TEXTO PROPORCIONADO:
———

NUMERO 65 - SEPTIEMBRE 2015

Sobre Héroes y Mártires de Andar por Casa

Agustín Fernández Mallo

 

Pleno verano y en no sé qué montaña de no sé qué cordillera de no sé qué país, dos individuos, seguramente civilizados, educados, sensatos, se proponen un aparente imposible: provistos de esquís descender un barranco de piedra viva, resaltes rocosos y demás obstáculos naturales a velocidades que desafían a una moto GP. Para matarse. Y, en efecto, uno de ellos se mata. La noticia es dada en todos informativos. Invariablemente, los locutores destacan la capacidad de superación del fallecido, su excelencia, su tesón, el ejemplo que era y será para todos los jóvenes.

¿Me lo repite, señor locutor?

———

Registros extraídos de una colección:

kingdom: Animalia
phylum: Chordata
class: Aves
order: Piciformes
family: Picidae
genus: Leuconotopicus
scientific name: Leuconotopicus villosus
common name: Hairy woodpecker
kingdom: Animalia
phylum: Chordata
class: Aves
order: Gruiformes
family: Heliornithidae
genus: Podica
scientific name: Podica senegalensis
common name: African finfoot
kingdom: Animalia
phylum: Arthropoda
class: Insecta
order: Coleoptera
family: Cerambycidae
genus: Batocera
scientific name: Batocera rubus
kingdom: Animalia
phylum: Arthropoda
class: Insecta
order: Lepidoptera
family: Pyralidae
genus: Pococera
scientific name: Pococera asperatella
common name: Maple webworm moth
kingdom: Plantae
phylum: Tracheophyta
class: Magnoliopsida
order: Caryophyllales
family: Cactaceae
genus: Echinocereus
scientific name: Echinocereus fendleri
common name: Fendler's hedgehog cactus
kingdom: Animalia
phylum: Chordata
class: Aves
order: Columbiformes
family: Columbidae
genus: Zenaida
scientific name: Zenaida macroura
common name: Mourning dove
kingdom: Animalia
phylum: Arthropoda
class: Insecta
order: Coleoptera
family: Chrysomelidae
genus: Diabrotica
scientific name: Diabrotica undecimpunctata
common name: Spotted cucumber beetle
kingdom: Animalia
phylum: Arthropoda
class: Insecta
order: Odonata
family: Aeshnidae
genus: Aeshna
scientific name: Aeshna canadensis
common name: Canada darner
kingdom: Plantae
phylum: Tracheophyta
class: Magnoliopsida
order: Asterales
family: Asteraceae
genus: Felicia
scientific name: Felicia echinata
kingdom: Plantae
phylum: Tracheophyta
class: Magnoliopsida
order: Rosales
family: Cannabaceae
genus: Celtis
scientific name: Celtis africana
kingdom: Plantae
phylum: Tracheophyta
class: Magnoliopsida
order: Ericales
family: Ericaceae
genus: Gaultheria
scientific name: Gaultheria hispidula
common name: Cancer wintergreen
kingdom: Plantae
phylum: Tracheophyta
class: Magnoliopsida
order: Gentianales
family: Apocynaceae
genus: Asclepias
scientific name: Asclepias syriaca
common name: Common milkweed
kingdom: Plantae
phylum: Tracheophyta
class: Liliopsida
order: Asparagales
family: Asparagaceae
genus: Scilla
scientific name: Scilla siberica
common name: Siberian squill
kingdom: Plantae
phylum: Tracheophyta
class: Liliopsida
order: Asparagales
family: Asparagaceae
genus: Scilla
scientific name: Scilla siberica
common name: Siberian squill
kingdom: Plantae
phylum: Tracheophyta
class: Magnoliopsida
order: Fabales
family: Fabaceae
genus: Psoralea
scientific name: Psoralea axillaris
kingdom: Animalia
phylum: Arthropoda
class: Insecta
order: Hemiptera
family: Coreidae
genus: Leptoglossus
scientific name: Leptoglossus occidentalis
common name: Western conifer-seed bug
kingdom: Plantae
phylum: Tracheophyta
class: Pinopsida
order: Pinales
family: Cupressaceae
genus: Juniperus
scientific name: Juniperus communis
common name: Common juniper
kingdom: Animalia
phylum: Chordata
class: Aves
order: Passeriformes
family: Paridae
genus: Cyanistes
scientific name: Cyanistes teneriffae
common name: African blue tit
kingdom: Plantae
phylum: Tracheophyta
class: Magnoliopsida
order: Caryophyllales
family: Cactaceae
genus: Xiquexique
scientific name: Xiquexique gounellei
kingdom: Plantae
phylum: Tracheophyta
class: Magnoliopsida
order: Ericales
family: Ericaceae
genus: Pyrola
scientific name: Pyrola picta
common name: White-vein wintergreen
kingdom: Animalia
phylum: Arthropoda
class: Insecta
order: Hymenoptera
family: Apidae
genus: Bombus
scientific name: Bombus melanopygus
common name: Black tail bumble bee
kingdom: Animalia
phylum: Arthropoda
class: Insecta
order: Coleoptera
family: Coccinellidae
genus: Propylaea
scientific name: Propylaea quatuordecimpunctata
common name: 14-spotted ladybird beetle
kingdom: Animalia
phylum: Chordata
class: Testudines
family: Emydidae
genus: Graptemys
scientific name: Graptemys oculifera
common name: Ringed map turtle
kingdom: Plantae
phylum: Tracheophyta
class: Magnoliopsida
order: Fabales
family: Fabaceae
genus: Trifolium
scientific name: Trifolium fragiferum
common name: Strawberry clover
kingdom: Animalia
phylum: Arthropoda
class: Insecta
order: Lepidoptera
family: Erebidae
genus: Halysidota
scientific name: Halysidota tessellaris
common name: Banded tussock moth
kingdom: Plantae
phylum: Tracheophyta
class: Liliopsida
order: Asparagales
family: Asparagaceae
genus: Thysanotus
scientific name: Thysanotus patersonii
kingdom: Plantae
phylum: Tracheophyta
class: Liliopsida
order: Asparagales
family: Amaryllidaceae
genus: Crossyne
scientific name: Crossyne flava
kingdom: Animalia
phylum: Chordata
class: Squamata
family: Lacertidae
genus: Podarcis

———

EJERCICIOS:
a) Según el texto, ¿qué destacan invariablemente los locutores del fallecido?
b) Transcribe literalmente el pasaje del texto que va entre "Pleno verano y" y "repite, señor locutor?", ambos incluidos.
Los datos proceden de una fuente distinta a la del texto.

RESPUESTAS POR ORDEN:
a) Su capacidad de superación, su excelencia, su tesón y el ejemplo que era y será para todos los jóvenes.

b)
Pleno verano y en no sé qué montaña de no sé qué cordillera de no sé qué país, dos individuos, seguramente civilizados, educados, sensatos, se proponen un aparente imposible: provistos de esquís descender un barranco de piedra viva, resaltes rocosos y demás obstáculos naturales a velocidades que desafían a una moto GP. Para matarse. Y, en efecto, uno de ellos se mata. La noticia es dada en todos informativos. Invariablemente, los locutores destacan la capacidad de superación del fallecido, su excelencia, su tesón, el ejemplo que era y será para todos los jóvenes.

¿Me lo repite, señor locutor?